Il mito del “costo ambientale”
Per anni, critici delle politiche climatiche – tra cui il presidente degli Stati Uniti Donald Trump – hanno sostenuto che le regole ambientali danneggino l’industria, aumentino i costi e riducano la competitività. Una tesi che ha trovato spazio anche nel dibattito europeo, dove negli ultimi mesi l’Unione Europea ha iniziato a rivedere gli obiettivi di phase-out dei motori a combustione, citando l’impatto economico come principale giustificazione.
Lo studio che ribalta il paradigma
A mettere in discussione questa narrazione è una nuova ricerca condotta da un team guidato dalla Chinese Academy of Sciences (CAS) e dalla Peking University. I ricercatori hanno analizzato l’impatto di una tecnologia industriale avanzata a emissioni zero, dimostrando che la riduzione della CO₂ non solo non penalizza la crescita, ma può incrementare la produttività fino a tre volte rispetto ai sistemi tradizionali.

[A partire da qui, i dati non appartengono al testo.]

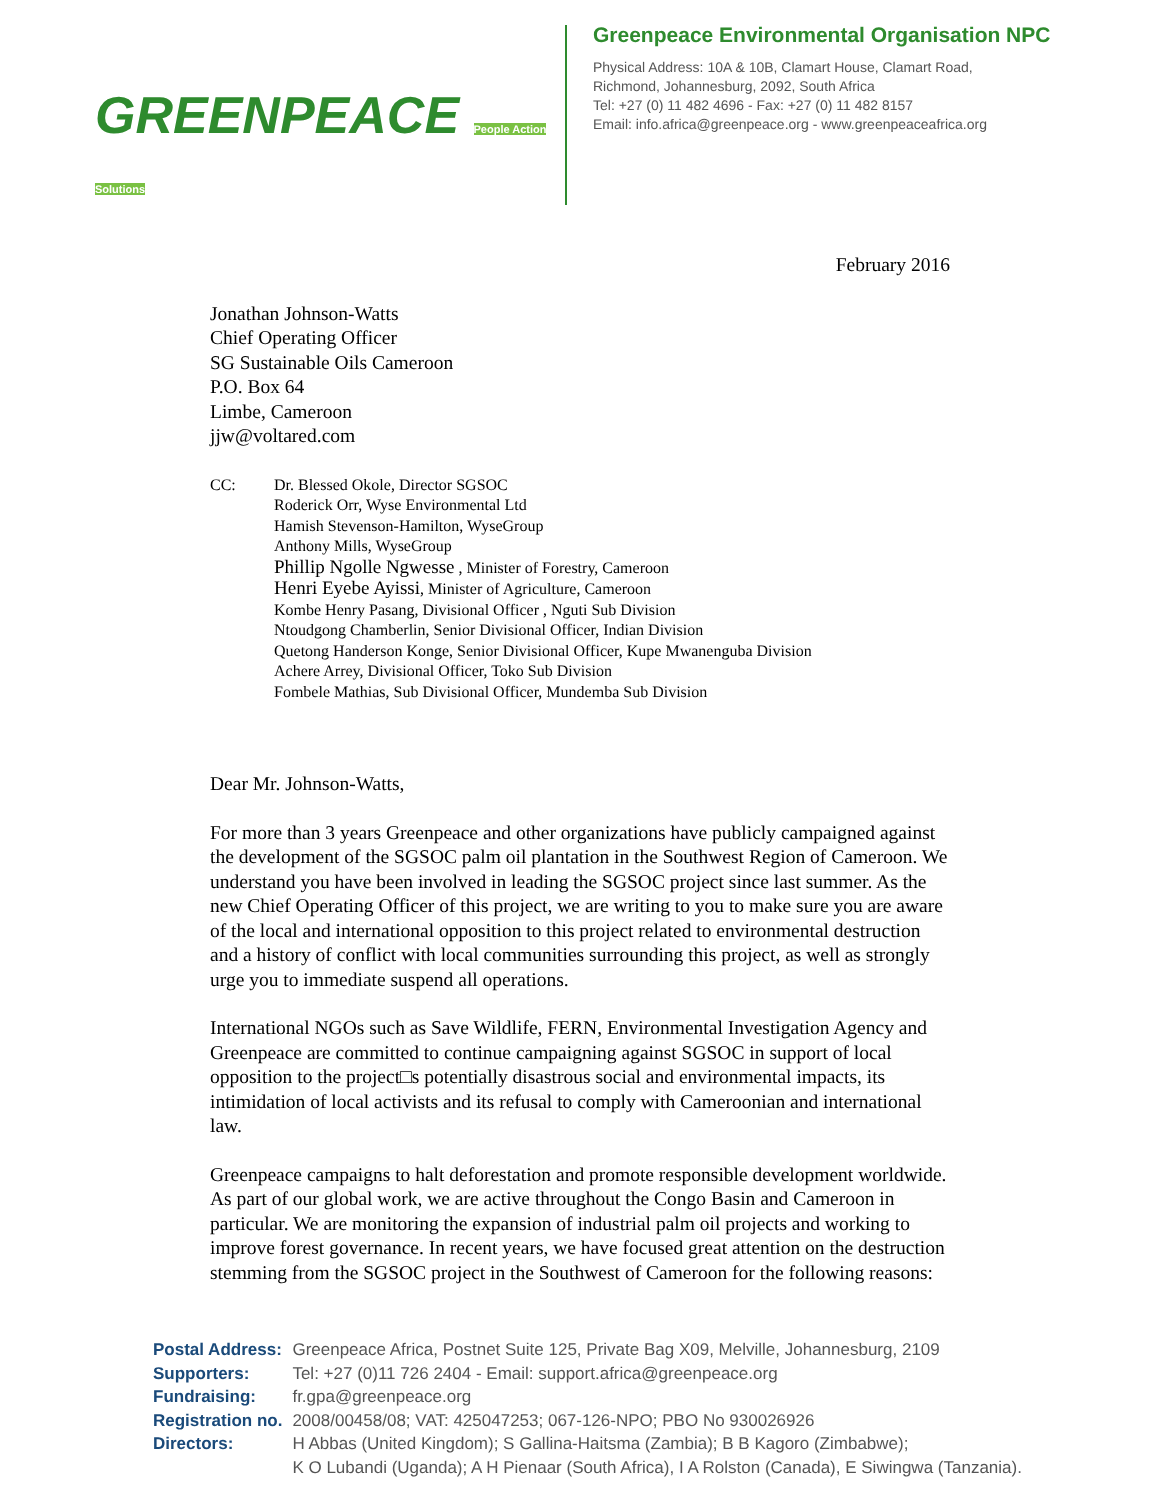GREENPEACE People Action Solutions
Greenpeace Environmental Organisation NPC
Physical Address: 10A & 10B, Clamart House, Clamart Road,
Richmond, Johannesburg, 2092, South Africa
Tel: +27 (0) 11 482 4696 - Fax: +27 (0) 11 482 8157
Email: info.africa@greenpeace.org - www.greenpeaceafrica.org
February 2016
Jonathan Johnson-Watts
Chief Operating Officer
SG Sustainable Oils Cameroon
P.O. Box 64
Limbe, Cameroon
jjw@voltared.com
CC: Dr. Blessed Okole, Director SGSOC
Roderick Orr, Wyse Environmental Ltd
Hamish Stevenson-Hamilton, WyseGroup
Anthony Mills, WyseGroup
Phillip Ngolle Ngwesse , Minister of Forestry, Cameroon
Henri Eyebe Ayissi, Minister of Agriculture, Cameroon
Kombe Henry Pasang, Divisional Officer , Nguti Sub Division
Ntoudgong Chamberlin, Senior Divisional Officer, Indian Division
Quetong Handerson Konge, Senior Divisional Officer, Kupe Mwanenguba Division
Achere Arrey, Divisional Officer, Toko Sub Division
Fombele Mathias, Sub Divisional Officer, Mundemba Sub Division
Dear Mr. Johnson-Watts,
For more than 3 years Greenpeace and other organizations have publicly campaigned against the development of the SGSOC palm oil plantation in the Southwest Region of Cameroon. We understand you have been involved in leading the SGSOC project since last summer. As the new Chief Operating Officer of this project, we are writing to you to make sure you are aware of the local and international opposition to this project related to environmental destruction and a history of conflict with local communities surrounding this project, as well as strongly urge you to immediate suspend all operations.
International NGOs such as Save Wildlife, FERN, Environmental Investigation Agency and Greenpeace are committed to continue campaigning against SGSOC in support of local opposition to the project□s potentially disastrous social and environmental impacts, its intimidation of local activists and its refusal to comply with Cameroonian and international law.
Greenpeace campaigns to halt deforestation and promote responsible development worldwide. As part of our global work, we are active throughout the Congo Basin and Cameroon in particular. We are monitoring the expansion of industrial palm oil projects and working to improve forest governance. In recent years, we have focused great attention on the destruction stemming from the SGSOC project in the Southwest of Cameroon for the following reasons:
| Postal Address: | Greenpeace Africa, Postnet Suite 125, Private Bag X09, Melville, Johannesburg, 2109 |
| Supporters: | Tel: +27 (0)11 726 2404 - Email: support.africa@greenpeace.org |
| Fundraising: | fr.gpa@greenpeace.org |
| Registration no. | 2008/00458/08; VAT: 425047253; 067-126-NPO; PBO No 930026926 |
| Directors: | H Abbas (United Kingdom); S Gallina-Haitsma (Zambia); B B Kagoro (Zimbabwe); K O Lubandi (Uganda); A H Pienaar (South Africa), I A Rolston (Canada), E Siwingwa (Tanzania). |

Più efficienza, meno emissioni
Il punto chiave dello studio è semplice ma dirompente: l’innovazione tecnologica consente di decouplare crescita economica e inquinamento. In altre parole, produrre di più consumando meno risorse e abbattendo le emissioni non è un’utopia ideologica, ma un risultato misurabile quando ricerca, investimenti e politica industriale vanno nella stessa direzione.
Una lezione globale
Il caso cinese arriva in un momento cruciale per il dibattito internazionale sul clima. Mentre alcune economie rallentano o mettono in discussione gli obiettivi ambientali per timore di ricadute economiche, Pechino mostra che la sostenibilità può essere un vantaggio competitivo, non un peso. Una lezione che riguarda non solo la politica climatica, ma anche la competizione tecnologica globale, sempre più centrata su energia pulita, automazione avanzata e nuove filiere industriali.
Fine di un alibi
I dati suggeriscono che l’idea secondo cui “l’ecologia costa troppo” rischia di diventare un alibi politico più che una realtà economica. Se la tecnologia è in grado di aumentare produttività e ridurre emissioni contemporaneamente, allora il vero discrimine non è più tra crescita e ambiente, ma tra chi investe nell’innovazione e chi resta indietro.